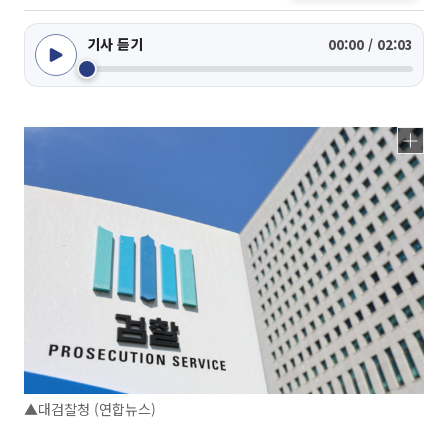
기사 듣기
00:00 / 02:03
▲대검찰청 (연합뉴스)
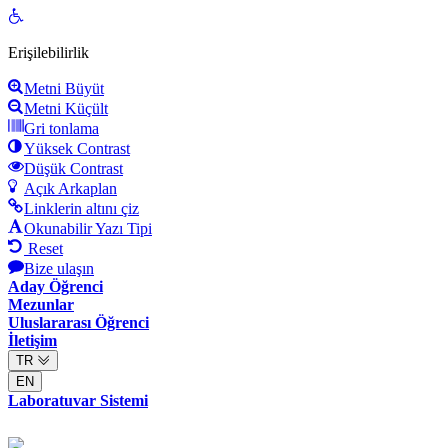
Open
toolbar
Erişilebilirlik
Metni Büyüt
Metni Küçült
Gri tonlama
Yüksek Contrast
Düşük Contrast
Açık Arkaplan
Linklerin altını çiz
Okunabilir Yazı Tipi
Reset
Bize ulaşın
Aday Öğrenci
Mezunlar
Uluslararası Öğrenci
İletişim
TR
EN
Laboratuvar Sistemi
#####
▸ **Description of the task**:
Retype the text of every item above, line for line and without changes, and leave the pictures out of your answer.

▸ **Problem solution**:
기사 듣기
00:00 / 02:03
▲대검찰청 (연합뉴스)
Open
toolbar
Erişilebilirlik
Metni Büyüt
Metni Küçült
Gri tonlama
Yüksek Contrast
Düşük Contrast
Açık Arkaplan
Linklerin altını çiz
Okunabilir Yazı Tipi
Reset
Bize ulaşın
Aday Öğrenci
Mezunlar
Uluslararası Öğrenci
İletişim
TR
EN
Laboratuvar Sistemi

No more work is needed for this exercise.